1,22 „Wir sind die Treibenden“

Drucken

Wieder zum hymnischen Tonfall des Orpheus zurückkehrend, bringt das Sonett einen weiteren Wink auf das Wesentliche. Der Dichter nennt es, mit Anklang an Hölderlin, „das immer Bleibende“, das sich dem Menschen erst in der Einsamkeit und Stille offenbart. Es hat damit noch eine weitere Bewandtnis: es schließt die entgegen gesetzten Pole zusammen. Es übersteigt „Dunkel und Helligkeit, / Blume und Buch“. Das Bleibende übersteigt die Zeitläufe und reicht weiter als die kurzfristigen, auf rein materielle Befriedigung ausgerichteten Bemühungen des Menschen.

Wir sind zwar „die Treibenden“, wir treiben uns an, voran, hintertreiben die Wahrheit, untertreiben unsere Selbstdarstellung, damit wir wenigsten etwas Lob einkassieren. Aber unser Tun stößt auf Grenzen. Nicht durch Willensanstrengung gelangen wir in den Bereich außerhalb der Zeit. Das Sein wird dem Menschen offenbart, der die Einsamkeit fern des Maschinenlärms aufsucht und sich der Stille als d e r Quelle für die Offenbarung des Göttlichen zuwendet.

Der Dichter Rilke lebte seit dem Herbst 1921 im „Château de Muzot“, wie er es etwas großspurig genannt hat. In Wirklichkeit hatte er sich in einen alten Wohnturm in Muzot bei Sierre im Oberwallis eingemietet und -geschlossen und wartete auf den Durchbruch, der sich im Februar 1922 ereignete. In den Jahren zuvor hatte er sich mit der Kunstform des Sonetts vertraut gemacht.

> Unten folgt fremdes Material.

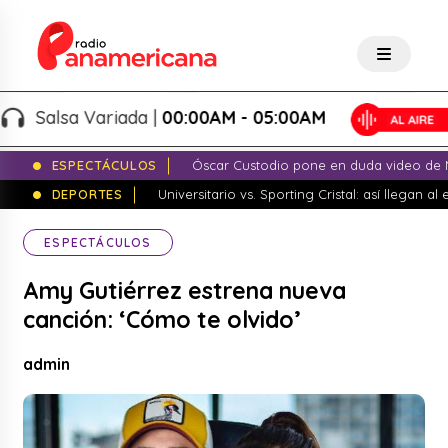
Salsa Variada |
00:00AM - 05:00AM
ESPECTÁCULOS
Óscar Custodio pone en duda video de N
DEPORTES
Universitario vs. Sporting Cristal: así llegan a
ESPECTÁCULOS
Amy Gutiérrez estrena nueva
canción: ‘Cómo te olvido’
admin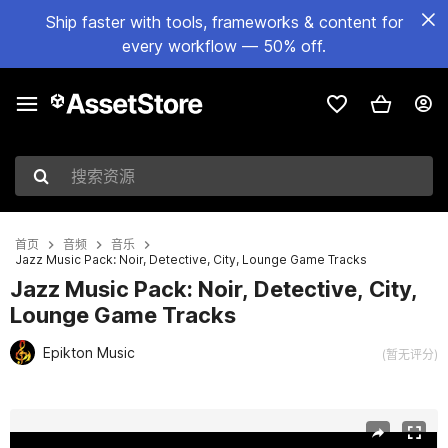
Ship faster with tools, frameworks & content for
every workflow — 50% off.
搜索资源
首页
音频
音乐
Jazz Music Pack: Noir, Detective, City, Lounge Game Tracks
Jazz Music Pack: Noir, Detective, City,
Lounge Game Tracks
Epikton Music
(暂无评分)
当前幻灯片：1 / 11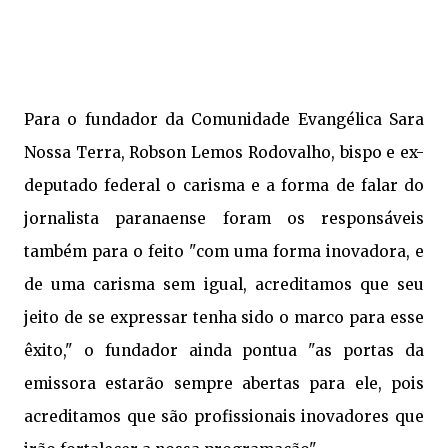
Para o fundador da Comunidade Evangélica Sara
Nossa Terra, Robson Lemos Rodovalho, bispo e ex-
deputado federal o carisma e a forma de falar do
jornalista paranaense foram os responsáveis
também para o feito "com uma forma inovadora, e
de uma carisma sem igual, acreditamos que seu
jeito de se expressar tenha sido o marco para esse
êxito," o fundador ainda pontua "as portas da
emissora estarão sempre abertas para ele, pois
acreditamos que são profissionais inovadores que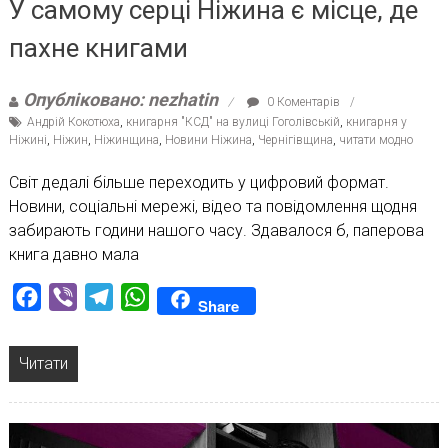
У самому серці Ніжина є місце, де
пахне книгами
Опубліковано: nezhatin
0 Коментарів
Андрій Кокотюха
,
книгарня "КСД" на вулиці Гоголівській
,
книгарня у
Ніжині
,
Ніжин
,
Ніжинщина
,
Новини Ніжина
,
Чернігівщина
,
читати модно
Світ дедалі більше переходить у цифровий формат.
Новини, соціальні мережі, відео та повідомлення щодня
забирають години нашого часу. Здавалося б, паперова
книга давно мала
Facebook
Viber
Telegram
WhatsApp
Share
Читати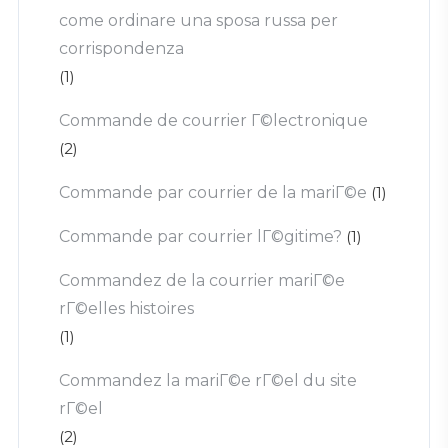
come ordinare una sposa russa per
corrispondenza
(1)
Commande de courrier Г©lectronique
(2)
Commande par courrier de la mariГ©e
(1)
Commande par courrier lГ©gitime?
(1)
Commandez de la courrier mariГ©e
rГ©elles histoires
(1)
Commandez la mariГ©e rГ©el du site
rГ©el
(2)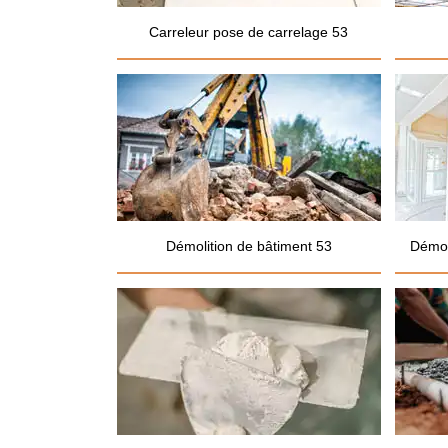
Carreleur pose de carrelage 53
Démolition de bâtiment 53
Démol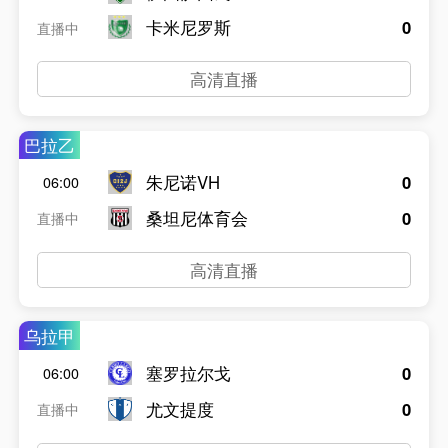
卡米尼罗斯
0
直播中
高清直播
巴拉乙
朱尼诺VH
0
06:00
桑坦尼体育会
0
直播中
高清直播
乌拉甲
塞罗拉尔戈
0
06:00
尤文提度
0
直播中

Allerdings handelte es sich um Übertragungen aus dem Französischen, Italienischen und Portugiesischen. Nun sprach der Gott Orpheus zu ihm und Rilke verwandelte sich in den Gott mit der Leier. Der Orpheus-Mythos war ihm ja bestens bekannt. Es ist Orpheus, der das Sonett spricht.

So ist es zu erklären, dass Rilke seinen großen Gesang mit erstaunlicher Kunstfertigkeit in die Form des Sonetts gießen konnte. Er hat mehrere Sonette an einem Tag geschrieben und wenig korrigiert. Er hat für die insgesamt 57 Sonette (erster und zweiter Teil zusammen!) nur 2 Wochen gebraucht! Dieser Gesang thematisiert das Grundlegende in der Existenz des Menschen: sein Wurzelwerk, aus dem er die Lebenskraft schöpft, das Zu-sich-selbst-Finden in der Zurückgezogenheit, das überzeitlich Bleibende, zu dem er vorstoßen kann.

Ich bewundere die Geduld, die der Dichter Rilke mit sich selbst hatte. Was für ein demütiger und letztlich auch vertrauender Mensch er gewesen sein muss, dass er sich nicht schon längst die Pistole vor den Kopf gehalten hat! Demütig vor dem wirklichen Sein, das die Grenzen der Zeit und des Ortes übersteigt, und als dessen Sprachrohr er sich verstand.